What led Rosen to take the job at the KC Rep was that “there are only 70 of these jobs in the U.S., so when you get offered one, it’s a little like winning the lottery.” He was familiar with Kansas City and the KC Rep before he took the job.
“Here’s this institution that’s as old as or older than the major theaters in the country,” Rosen said. “It was one of the pioneer theaters back in the ‘60s. Its identity was very regional and not national. I figured it was a place where I could do some good.”
People don’t tend to go into Rosen’s line of work for the glory or the credit, he said, but to make the theater company or the city better. He didn’t know when he joined the KC Rep that the Great Recession would hit “and then that Kansas City would begin riding a wave of cultural ascendancy with the opening of the Kauffman Center for the Performing Arts, the birth of 10 more theater companies and the renovation of the KC Rep.”
“The KC Rep now has a national reputation, in the very top tier of regional theaters in terms of scope and scale, and the products we develop and send to New York and Los Angeles,” Rosen said. “That’s a big deal for our artists and our identity.”
The KC Rep has partnerships with theaters in New York, Los Angeles and other cities, he said.
“My mantra is to send stuff out more than receiving stuff in,” he said. “The KC Rep model is very different than a lot of other regional theaters our size in our commitment to actors who live here in Kansas City. That’s part of a much larger growth in theater.
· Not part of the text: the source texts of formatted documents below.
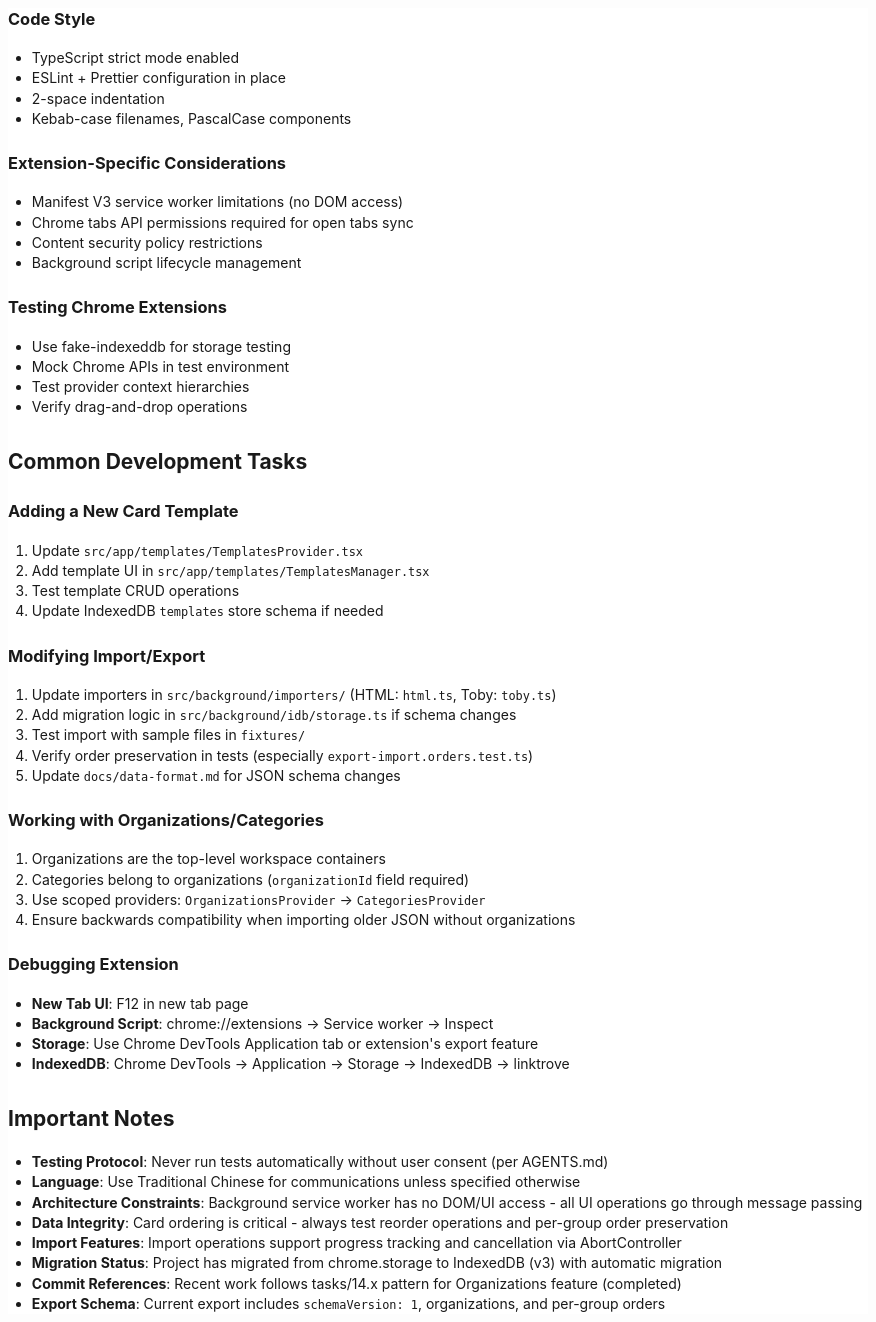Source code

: ### Code Style
- TypeScript strict mode enabled
- ESLint + Prettier configuration in place
- 2-space indentation
- Kebab-case filenames, PascalCase components

### Extension-Specific Considerations
- Manifest V3 service worker limitations (no DOM access)
- Chrome tabs API permissions required for open tabs sync
- Content security policy restrictions
- Background script lifecycle management

### Testing Chrome Extensions
- Use fake-indexeddb for storage testing
- Mock Chrome APIs in test environment
- Test provider context hierarchies
- Verify drag-and-drop operations

## Common Development Tasks

### Adding a New Card Template
1. Update `src/app/templates/TemplatesProvider.tsx`
2. Add template UI in `src/app/templates/TemplatesManager.tsx`
3. Test template CRUD operations
4. Update IndexedDB `templates` store schema if needed

### Modifying Import/Export
1. Update importers in `src/background/importers/` (HTML: `html.ts`, Toby: `toby.ts`)
2. Add migration logic in `src/background/idb/storage.ts` if schema changes
3. Test import with sample files in `fixtures/`
4. Verify order preservation in tests (especially `export-import.orders.test.ts`)
5. Update `docs/data-format.md` for JSON schema changes

### Working with Organizations/Categories
1. Organizations are the top-level workspace containers
2. Categories belong to organizations (`organizationId` field required)
3. Use scoped providers: `OrganizationsProvider` → `CategoriesProvider`
4. Ensure backwards compatibility when importing older JSON without organizations

### Debugging Extension
- **New Tab UI**: F12 in new tab page
- **Background Script**: chrome://extensions → Service worker → Inspect
- **Storage**: Use Chrome DevTools Application tab or extension's export feature
- **IndexedDB**: Chrome DevTools → Application → Storage → IndexedDB → linktrove

## Important Notes
- **Testing Protocol**: Never run tests automatically without user consent (per AGENTS.md)
- **Language**: Use Traditional Chinese for communications unless specified otherwise
- **Architecture Constraints**: Background service worker has no DOM/UI access - all UI operations go through message passing
- **Data Integrity**: Card ordering is critical - always test reorder operations and per-group order preservation
- **Import Features**: Import operations support progress tracking and cancellation via AbortController
- **Migration Status**: Project has migrated from chrome.storage to IndexedDB (v3) with automatic migration
- **Commit References**: Recent work follows tasks/14.x pattern for Organizations feature (completed)
- **Export Schema**: Current export includes `schemaVersion: 1`, organizations, and per-group orders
It’s important to be a place that partners with Broadway producers to produce new musicals and being a model in the diversity of artists who work on our stage.”
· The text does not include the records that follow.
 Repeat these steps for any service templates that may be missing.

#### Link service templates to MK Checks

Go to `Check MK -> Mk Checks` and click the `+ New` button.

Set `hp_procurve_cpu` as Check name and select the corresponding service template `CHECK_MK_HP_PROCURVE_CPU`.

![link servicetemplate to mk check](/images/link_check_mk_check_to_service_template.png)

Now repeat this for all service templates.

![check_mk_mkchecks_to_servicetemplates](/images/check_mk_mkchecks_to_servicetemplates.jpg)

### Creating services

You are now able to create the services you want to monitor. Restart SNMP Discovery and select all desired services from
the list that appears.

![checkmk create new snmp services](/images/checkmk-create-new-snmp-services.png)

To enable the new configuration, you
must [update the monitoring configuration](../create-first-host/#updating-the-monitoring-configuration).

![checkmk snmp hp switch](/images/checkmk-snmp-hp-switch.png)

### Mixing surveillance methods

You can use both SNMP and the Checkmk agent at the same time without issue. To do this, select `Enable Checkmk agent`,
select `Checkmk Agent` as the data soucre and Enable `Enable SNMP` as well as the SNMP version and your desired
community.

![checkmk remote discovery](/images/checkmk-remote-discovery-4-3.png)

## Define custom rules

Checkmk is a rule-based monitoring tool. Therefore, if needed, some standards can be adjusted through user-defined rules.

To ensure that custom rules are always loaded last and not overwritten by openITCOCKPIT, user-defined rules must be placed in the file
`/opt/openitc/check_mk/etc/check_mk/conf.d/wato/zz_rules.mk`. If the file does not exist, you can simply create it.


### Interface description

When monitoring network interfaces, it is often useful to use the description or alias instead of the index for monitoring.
The hardest part of his job is finding audiences for newer plays “in which the hook isn’t immediately apparent with brand new plays, and the anxiety of whether the show will sell well.”
“Changing the conversation is a multiyear experience with finding new approaches to plays,” he said. “Getting pushback is healthy.”
The KC Rep was founded in 1964 by Dr. Patricia McIlrath, whose vision was to create a training program for theater students to work side by side with professional actors, designers and directors, according to the theater’s website.
A few years later, the theater became affiliated with the Actors’ Equity Association and changed its name to the Missouri Repertory Theatre. George Keathley became artistic director after McIlrath retired in 1985, and he held the job until 2000. Peter Altman joined the theater that year as producing artistic director and held the job until 2007.
In 1979, the KC Rep moved into the Helen F. Spencer Theatre in the then-new Performing Arts Center at the University of Missouri-Kansas City (now called the James C. Olson Performing Arts Center). The theater’s name was changed to the Kansas City Repertory Theatre in 2004. In 2014, theater launched a $5 million campaign to renovate its main stage.
The KC Rep is important to Kansas City and the region because, long before Rosen arrived, “it invented professional theater in Kansas City.”
“The other theaters here wouldn’t exist without it,” Rosen said. “There’s more theater going on in Kansas City than any other art form, period. We have 37 theater companies and we’re at the center of a historical ecology.
“Second, we serve the greatest number of young people who might otherwise never have had a chance to see a play before adulthood,” he said. “My board of directors believe that having a world-class theater company at the center of this theater movement makes Kansas City better the way the (Nelson-Atkins Museum of Art) does. Civic leaders, philanthropists and our audiences appreciate it, including kids.”